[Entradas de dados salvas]
==================================================

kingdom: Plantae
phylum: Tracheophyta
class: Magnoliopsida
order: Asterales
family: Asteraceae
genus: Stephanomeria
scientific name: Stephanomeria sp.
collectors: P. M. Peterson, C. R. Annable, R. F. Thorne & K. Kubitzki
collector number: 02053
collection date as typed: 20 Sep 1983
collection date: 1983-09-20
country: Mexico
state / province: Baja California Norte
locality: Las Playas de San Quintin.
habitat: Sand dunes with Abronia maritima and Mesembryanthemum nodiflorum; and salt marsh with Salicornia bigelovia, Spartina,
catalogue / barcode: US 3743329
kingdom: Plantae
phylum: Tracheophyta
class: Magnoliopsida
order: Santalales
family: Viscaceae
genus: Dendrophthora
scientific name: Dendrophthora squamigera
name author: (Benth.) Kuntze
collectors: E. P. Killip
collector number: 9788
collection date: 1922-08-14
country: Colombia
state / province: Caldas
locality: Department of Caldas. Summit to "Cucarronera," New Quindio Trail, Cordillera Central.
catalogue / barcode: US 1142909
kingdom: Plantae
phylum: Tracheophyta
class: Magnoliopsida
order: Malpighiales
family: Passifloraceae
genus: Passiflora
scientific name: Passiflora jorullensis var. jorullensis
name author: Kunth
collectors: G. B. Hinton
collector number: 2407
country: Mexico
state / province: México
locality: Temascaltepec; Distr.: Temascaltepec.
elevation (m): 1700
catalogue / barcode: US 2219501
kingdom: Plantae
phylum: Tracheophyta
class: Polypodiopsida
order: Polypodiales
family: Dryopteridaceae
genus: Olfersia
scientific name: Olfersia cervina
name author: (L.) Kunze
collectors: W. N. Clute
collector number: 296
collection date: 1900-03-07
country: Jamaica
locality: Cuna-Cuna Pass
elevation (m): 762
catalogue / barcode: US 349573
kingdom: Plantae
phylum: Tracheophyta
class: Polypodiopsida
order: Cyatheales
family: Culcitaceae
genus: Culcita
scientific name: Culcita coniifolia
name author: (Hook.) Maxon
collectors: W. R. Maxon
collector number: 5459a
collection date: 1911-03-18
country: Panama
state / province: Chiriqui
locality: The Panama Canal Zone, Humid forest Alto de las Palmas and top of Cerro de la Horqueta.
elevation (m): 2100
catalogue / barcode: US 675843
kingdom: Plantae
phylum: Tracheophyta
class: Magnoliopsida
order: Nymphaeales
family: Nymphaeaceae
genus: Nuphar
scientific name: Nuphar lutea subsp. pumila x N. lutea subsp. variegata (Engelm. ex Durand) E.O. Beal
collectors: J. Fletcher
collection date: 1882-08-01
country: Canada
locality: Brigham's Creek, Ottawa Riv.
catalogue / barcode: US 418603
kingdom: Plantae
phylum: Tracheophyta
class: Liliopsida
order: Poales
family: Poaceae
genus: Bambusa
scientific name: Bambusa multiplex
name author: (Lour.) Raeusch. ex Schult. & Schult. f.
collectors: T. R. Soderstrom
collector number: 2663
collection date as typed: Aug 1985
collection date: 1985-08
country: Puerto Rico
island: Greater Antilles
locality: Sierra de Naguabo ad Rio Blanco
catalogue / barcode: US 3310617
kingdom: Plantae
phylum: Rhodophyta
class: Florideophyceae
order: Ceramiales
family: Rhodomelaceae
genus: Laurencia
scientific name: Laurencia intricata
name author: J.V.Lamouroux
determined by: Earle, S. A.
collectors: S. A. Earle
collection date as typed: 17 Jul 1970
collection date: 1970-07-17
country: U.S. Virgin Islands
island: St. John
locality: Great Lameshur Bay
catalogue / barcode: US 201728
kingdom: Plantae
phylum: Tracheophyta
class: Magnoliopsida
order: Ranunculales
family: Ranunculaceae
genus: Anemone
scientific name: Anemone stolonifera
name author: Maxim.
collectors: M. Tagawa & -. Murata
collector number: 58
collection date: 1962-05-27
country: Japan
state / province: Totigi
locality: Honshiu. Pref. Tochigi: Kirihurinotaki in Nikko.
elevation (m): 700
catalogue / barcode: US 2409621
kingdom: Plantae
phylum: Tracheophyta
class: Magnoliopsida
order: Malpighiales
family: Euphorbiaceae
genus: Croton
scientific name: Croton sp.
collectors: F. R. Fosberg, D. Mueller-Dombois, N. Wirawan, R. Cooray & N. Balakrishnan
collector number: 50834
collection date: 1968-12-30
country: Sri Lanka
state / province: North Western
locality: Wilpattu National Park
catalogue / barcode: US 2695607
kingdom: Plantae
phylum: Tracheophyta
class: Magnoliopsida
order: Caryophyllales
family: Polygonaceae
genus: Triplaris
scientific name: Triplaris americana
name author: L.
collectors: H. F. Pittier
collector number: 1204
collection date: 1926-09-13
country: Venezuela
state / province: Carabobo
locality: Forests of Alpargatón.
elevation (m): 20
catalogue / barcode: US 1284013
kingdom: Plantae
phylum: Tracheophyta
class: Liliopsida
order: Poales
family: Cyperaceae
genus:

==================================================

- **O que se pede**:
Coloque em uma lista JSON de strings, uma para cada linha e sem as linhas em branco, somente as linhas dos itens que vão desde a que contém "family: Viscaceae" até a que contém "state / province: México", ambas incluídas.

- **Resultado do exercício**:
[
  "family: Viscaceae",
  "genus: Dendrophthora",
  "scientific name: Dendrophthora squamigera",
  "name author: (Benth.) Kuntze",
  "collectors: E. P. Killip",
  "collector number: 9788",
  "collection date: 1922-08-14",
  "country: Colombia",
  "state / province: Caldas",
  "locality: Department of Caldas. Summit to \"Cucarronera,\" New Quindio Trail, Cordillera Central.",
  "catalogue / barcode: US 1142909",
  "kingdom: Plantae",
  "phylum: Tracheophyta",
  "class: Magnoliopsida",
  "order: Malpighiales",
  "family: Passifloraceae",
  "genus: Passiflora",
  "scientific name: Passiflora jorullensis var. jorullensis",
  "name author: Kunth",
  "collectors: G. B. Hinton",
  "collector number: 2407",
  "country: Mexico",
  "state / province: México"
]